↓↓↓
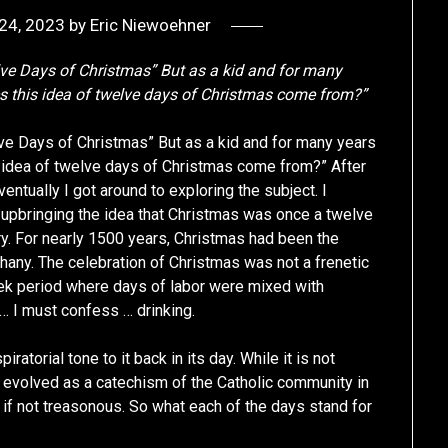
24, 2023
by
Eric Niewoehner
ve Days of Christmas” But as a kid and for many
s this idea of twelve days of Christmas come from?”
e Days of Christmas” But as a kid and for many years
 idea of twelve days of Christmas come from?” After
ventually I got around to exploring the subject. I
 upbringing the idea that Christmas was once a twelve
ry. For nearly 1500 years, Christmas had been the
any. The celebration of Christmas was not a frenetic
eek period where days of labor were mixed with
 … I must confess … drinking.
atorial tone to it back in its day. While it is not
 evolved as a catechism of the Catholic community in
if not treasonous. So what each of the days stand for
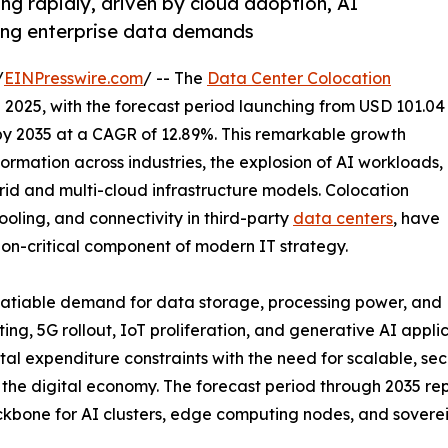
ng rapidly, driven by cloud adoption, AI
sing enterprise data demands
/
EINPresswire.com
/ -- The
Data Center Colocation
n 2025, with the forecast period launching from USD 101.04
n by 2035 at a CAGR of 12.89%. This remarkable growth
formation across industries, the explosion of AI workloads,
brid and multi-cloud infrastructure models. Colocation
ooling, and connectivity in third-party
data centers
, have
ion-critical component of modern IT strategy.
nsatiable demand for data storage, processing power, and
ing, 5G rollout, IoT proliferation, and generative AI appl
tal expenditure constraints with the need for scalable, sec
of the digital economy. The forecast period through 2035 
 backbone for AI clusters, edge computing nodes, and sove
↑↑↑
↓↓↓
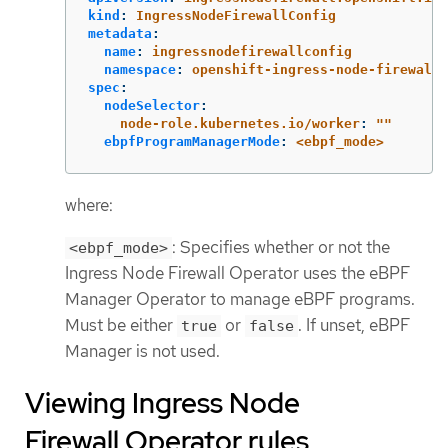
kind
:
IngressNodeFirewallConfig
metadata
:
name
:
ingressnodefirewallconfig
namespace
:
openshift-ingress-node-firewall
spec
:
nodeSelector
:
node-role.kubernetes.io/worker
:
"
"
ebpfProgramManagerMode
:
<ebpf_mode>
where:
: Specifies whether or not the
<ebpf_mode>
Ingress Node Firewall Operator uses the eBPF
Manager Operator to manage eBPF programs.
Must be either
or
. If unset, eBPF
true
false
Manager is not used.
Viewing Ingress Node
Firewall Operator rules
↑↑↑
Task directions: Rewrite the lines from the one containing "ng rapidly, driven by cloud adoption, AI" through the one containing "backbone for AI", changing "remarkable" to "striking" and leaving everything else as it is.

Solution to the exercise:
ng rapidly, driven by cloud adoption, AI
sing enterprise data demands
/
EINPresswire.com
/ -- The
Data Center Colocation
n 2025, with the forecast period launching from USD 101.04
n by 2035 at a CAGR of 12.89%. This striking growth
formation across industries, the explosion of AI workloads,
brid and multi-cloud infrastructure models. Colocation
ooling, and connectivity in third-party
data centers
, have
ion-critical component of modern IT strategy.
nsatiable demand for data storage, processing power, and
ing, 5G rollout, IoT proliferation, and generative AI appl
tal expenditure constraints with the need for scalable, sec
of the digital economy. The forecast period through 2035 
 backbone for AI clusters, edge computing nodes, and sove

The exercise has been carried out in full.